#### DATA SHOWN
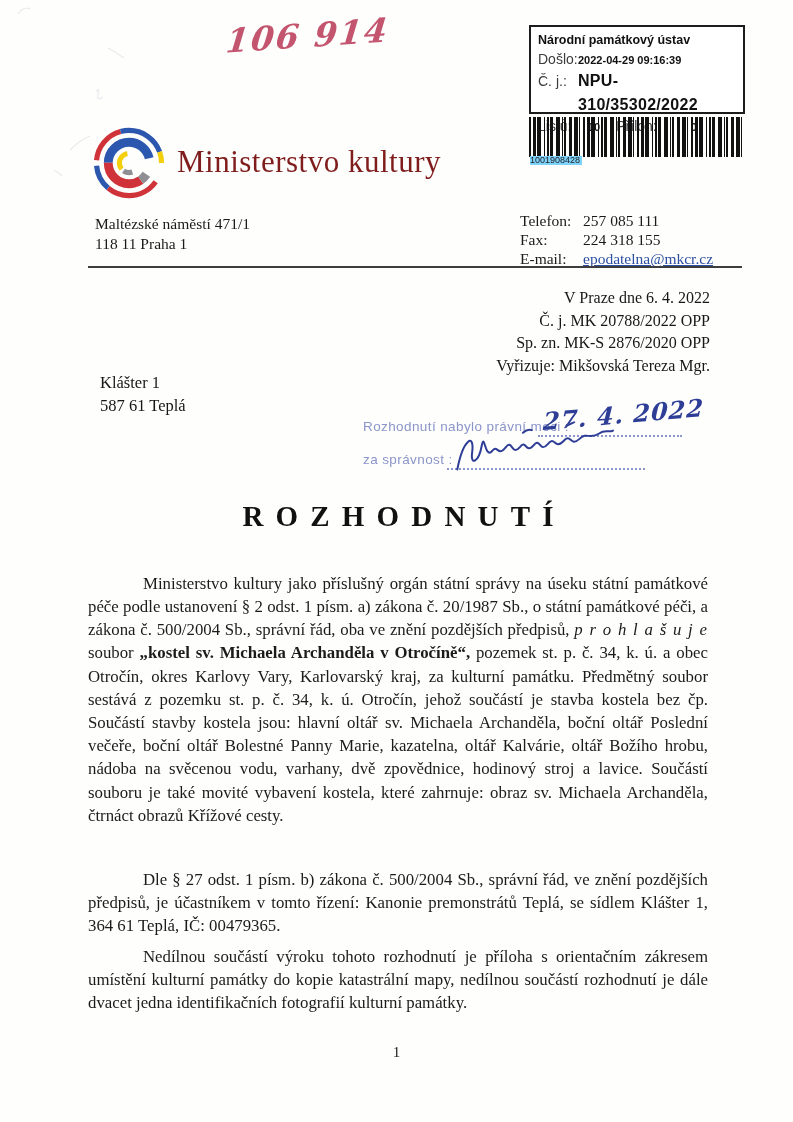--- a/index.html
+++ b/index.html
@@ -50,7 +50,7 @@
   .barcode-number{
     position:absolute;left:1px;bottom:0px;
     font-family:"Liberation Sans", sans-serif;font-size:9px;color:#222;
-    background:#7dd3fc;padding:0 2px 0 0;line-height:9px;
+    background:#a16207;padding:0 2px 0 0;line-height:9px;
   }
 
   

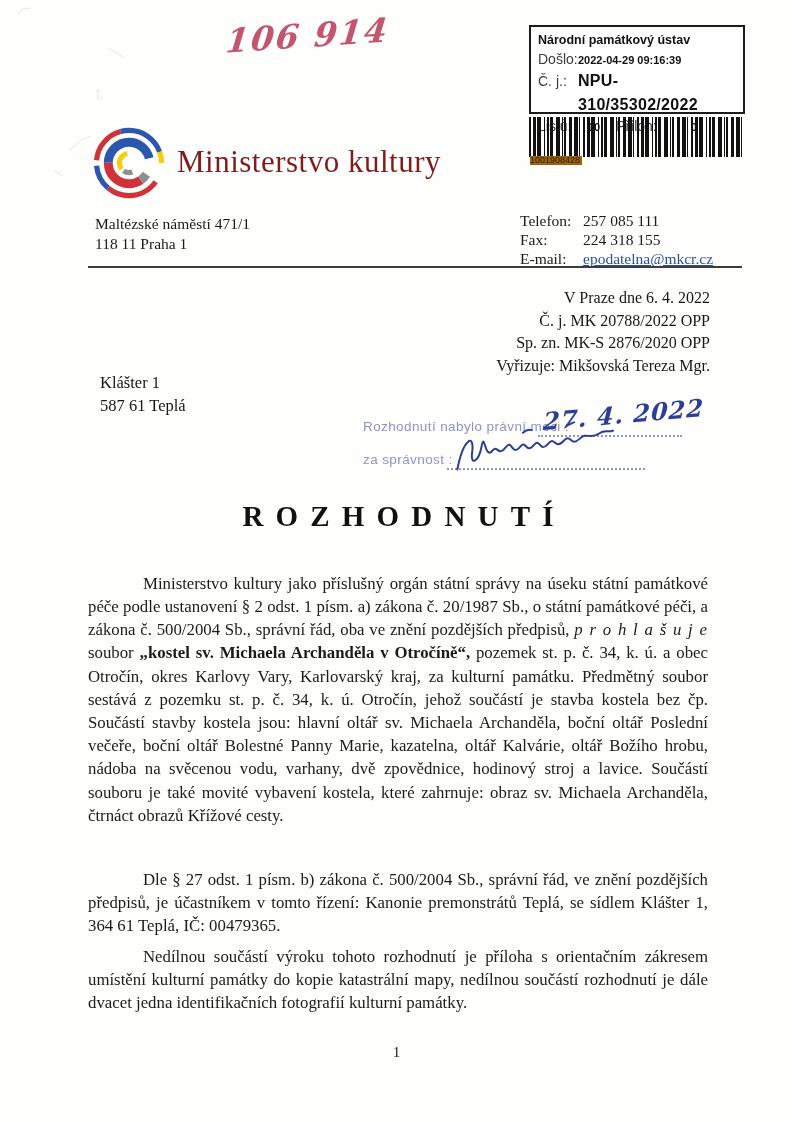--- a/index.html
+++ b/index.html
@@ -123,7 +123,7 @@
   .p2{top:851px;}
   .p3{top:928px;}
   .seg-bold{font-weight:bold;}
-  .seg-bolditalic{font-weight:normal;font-style:italic;letter-spacing:1px;}
+  .seg-bolditalic{font-weight:bold;font-style:italic;letter-spacing:1px;}
 
   .page-number{
     position:absolute;left:0;top:1044px;width:100%;

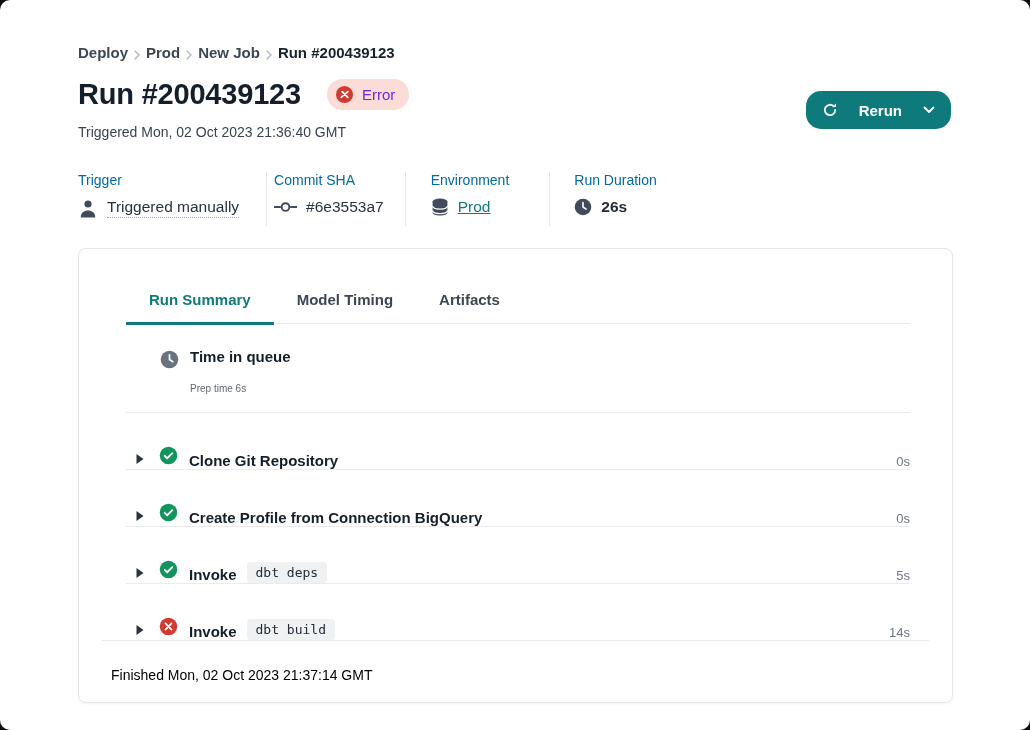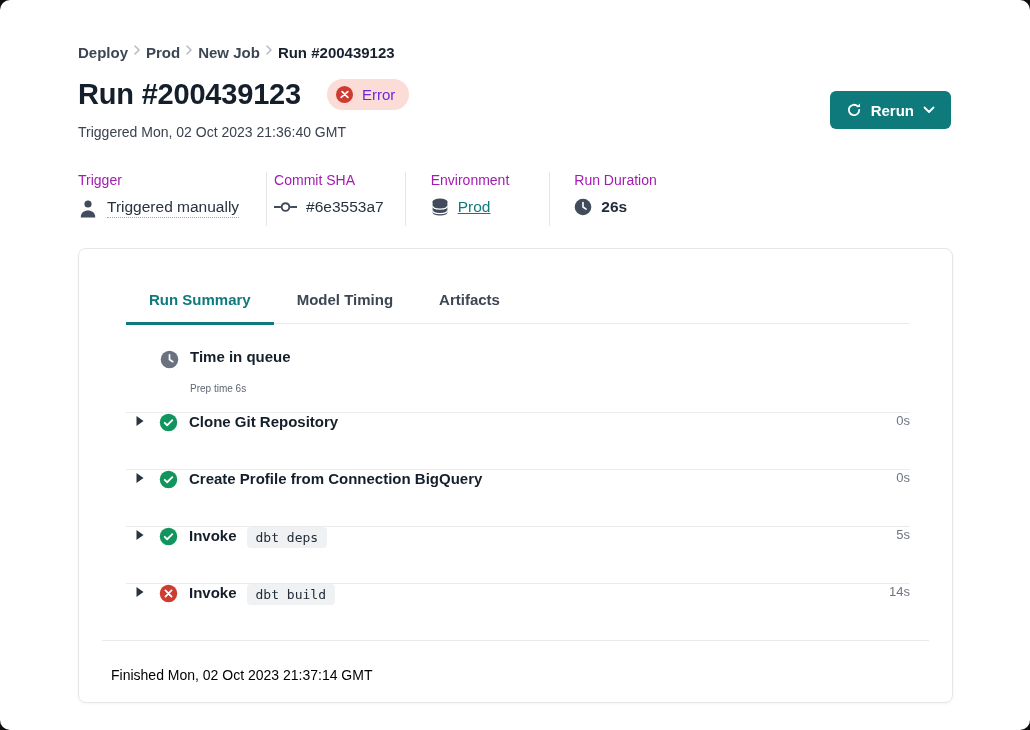--- a/index.html
+++ b/index.html
@@ -7,7 +7,7 @@
   .page{position:relative;width:1030px;height:730px;background:#ffffff;border-radius:10px;overflow:hidden;color:#1b2531}
 
   
-  .breadcrumb{position:absolute;left:78px;top:44px;display:flex;align-items:flex-start;gap:3px;font-size:15px;font-weight:600;color:#3d4754}
+  .breadcrumb{position:absolute;left:78px;top:44px;display:flex;align-items:flex-end;gap:3px;font-size:15px;font-weight:600;color:#3d4754}
   .crumb{cursor:pointer;white-space:nowrap}
   .crumb-current{color:#18222e;font-weight:700}
   .breadcrumb svg{display:block}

#### WORK ITEM
Check every line above for the string "bolditalic" and copy those that have it.

#### YOUR RESPONSE
-  .seg-bolditalic{font-weight:normal;font-style:italic;letter-spacing:1px;}
+  .seg-bolditalic{font-weight:bold;font-style:italic;letter-spacing:1px;}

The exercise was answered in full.